Isis, i jihadisti pentiti bevono per dimenticare:
"Ho visto bruciare vivi 128 uomini"
Sulla tv tunisina Abu aveva la faccia oscurata, ma l’hanno riconosciuto lo stesso. "Pagato", dicono, per raccontare che la guerra santa non è come la raccontano, che lui non ce l’ha fatta più ed è tornato.
"Ho visto bruciare vivi 128 uomini - ha ricordato -. Musulmani come me. Non ho capito perché dovessero morire. Li sogno tutte le notti. E l’unico modo per non pensarci è bere".
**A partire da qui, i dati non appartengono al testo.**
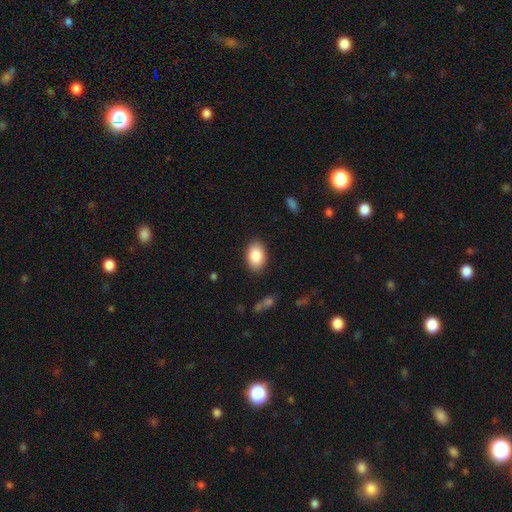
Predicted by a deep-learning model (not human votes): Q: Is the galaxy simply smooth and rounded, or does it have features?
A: smooth — 87%.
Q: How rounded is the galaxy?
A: in between — 86%.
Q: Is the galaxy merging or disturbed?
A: none — 88%.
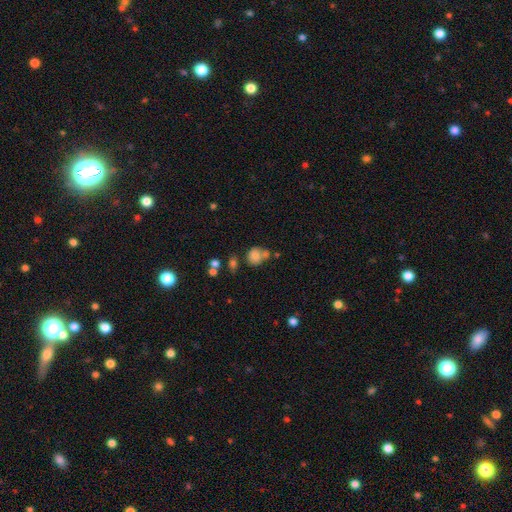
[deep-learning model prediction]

REDUCI E sono molti come lui ad essere tornati dall’inferno. In Tunisia la legge vieta il rimpatrio, in Algeria stanno pensando a una sorta di reintegrazione. "Esiste il problema dei rientri", ammette l’ex ministro dell’Interno tunisino, Lotfi Ben Jedou, in un'intervista riportata sul Corriere della Sera.
La Tunisia è il più grande esportatore mondiale di jihadisti in rapporto alla popolazione. In tutto tremila, meno complessivamente ma tanti in percentuale. Familiari che si svegliano al mattino e trovano biglietti di chi ha scelto di andare a combattere, uomini che si fanno esplodere e volontari che compiono orrori in nome della Jihad. Poi alcuni di loro si pentono e vorrebbero chiudere. "All’inizio, l’Isis mi ha fatto stare nelle sue guest house con internet, la tv, tutti i comfort - ha spiegato ai giudici Mohamed Saadouni, un marocchino -. Poi ho capito che non ero lì per combattere Assad: il mio nemico era l’Esercito di liberazione siriano. Avevo lasciato soli i miei figli per uccidere altri arabi! L’errore più grande della mia vita".
La sua situazione è uguale a quella di almeno 200 tunisini detenuti in Siria.